Anthony crossed the room and crouched beside Victoria.
“She’s alive,” he announced. “You didn’t kill her.”
Louisa’s stomach calmed miraculously. She breathed deeply. “What about Quinby?”
“He’s Clement Corvus’s problem now.”
Anthony tore a strip of fabric off one of Victoria’s petticoats and used it to secure her wrists. He repeated the procedure with her ankles.
Yet another set of footsteps echoed on the stairs, heavy boots this time. Louisa flinched and whirled around to face the opening. Anthony raised the nose of the revolver.
Marcus Stalbridge appeared. He smiled broadly when he saw Louisa. “Ah, I see you found her. Shall we be off, then? The police and the fire brigade will be along soon. It would be best if no one noticed our Mrs. Bryce emerging from a brothel.” He winked at Louisa. “Not that we couldn’t handle the problem if it arose, of course.”
“My cloak,” Louisa said. “It’s in the cell.”
Anthony disappeared into the small chamber. When he emerged he had her cloak in his hand. He secured it around her shoulders, covering her from throat to toe. He adjusted the hood so that it concealed her features.
“Come along, love,” he said gently. “It’s past time to leave this place. I think there has been enough excitement around here, even for an intrepid journalist such as you.”
Love? A figure of speech, she told herself, hurrying up the stairs behind Marcus. There was no time to dwell on the tiny endearment.
When they emerged into an empty hall, Louisa saw a strangely odorless thick white smoke drifting eerily through the air.
“I don’t see any flames,” she said.
“That’s because there aren’t any,” Marcus chuckled. “The managers of the Olympia Theater don’t want real smoke, you see, so I had to go about things somewhat differently.”
“I don’t understand,” Louisa said.
“I’ll explain later.”
“Take her to the carriage,” Anthony said. “I want to look around Madam Phoenix’s private rooms before the authorities arrive.”
He paused long enough to kiss Louisa hard on the mouth. Before she could question him he disappeared up a staircase.
“Come along, my dear,” Marcus said.
He ushered her out through the tradesmen’s entrance into a night filled with chaos and shouts. None of the people standing around outside in the alley paid them any heed.
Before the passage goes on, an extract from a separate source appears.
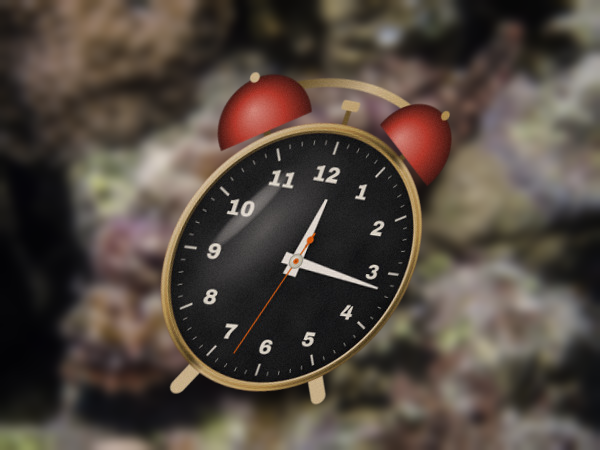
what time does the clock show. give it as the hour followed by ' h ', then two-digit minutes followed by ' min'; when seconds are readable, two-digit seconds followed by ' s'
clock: 12 h 16 min 33 s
A few minutes later Marcus guided her into a nearby lane. A closed carriage stood waiting. The door of the vehicle flew open. A woman garbed in a cloak leaned out.
“Hurry,” Clarice said, her voice bright with excitement. “We must get you away from here, Mrs. Bryce. We do not want to take the chance of you being seen by a member of the press. You know how those correspondents are when it comes to a story of sensation and scandal involving those who move in Society.”
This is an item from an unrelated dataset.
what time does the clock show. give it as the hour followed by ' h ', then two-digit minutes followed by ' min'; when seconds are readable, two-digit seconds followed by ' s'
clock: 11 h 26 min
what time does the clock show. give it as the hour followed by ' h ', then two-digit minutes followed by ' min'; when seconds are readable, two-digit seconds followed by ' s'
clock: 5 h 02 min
Stunned, Louisa got into the vehicle. When she sat down she realized that Clarice was not alone. Georgiana Stalbridge sat on the seat across from her. She, too, was draped head to foot in a concealing cloak.
“Thank goodness you are safe,” Georgiana said. “We have been so worried about you. Are you hurt in any way, dear?”
“No,” Louisa managed. “I’m fine. Truly.”
“That is a relief,” Georgiana said. She looked at Marcus as he climbed into the cab. “Where is Anthony?”
“Stayed behind to have a look around before the police arrive,” Marcus said. “We’ll meet up with him at home.”
The carriage rumbled forward.
Louisa looked at Clarice, Georgiana, and Marcus in turn. In the dark confines of the unlit carriage it was difficult to see the expressions on their faces.
“I don’t understand,” she said to Georgiana. “Why are you and Clarice here? I know Anthony must have felt an obligation to rescue me, and it was very kind of Mr. Stalbridge to assist him, but surely there was no need for you and Clarice to take the risk of being seen this close to Phoenix House.”
Georgiana reached out and patted her hand. “Clarice and I refused to remain at home while Anthony’s future wife was in peril. In this family we stand together.”
Anthony’s future wife. Appalled, Louisa stared at her. “I fear there has been some terrible misunderstanding.”
“I’m sure that’s not the case,” Clarice said, relentlessly cheerful. “Now, we will go straight home and relax with a glass of brandy while we wait for Anthony.”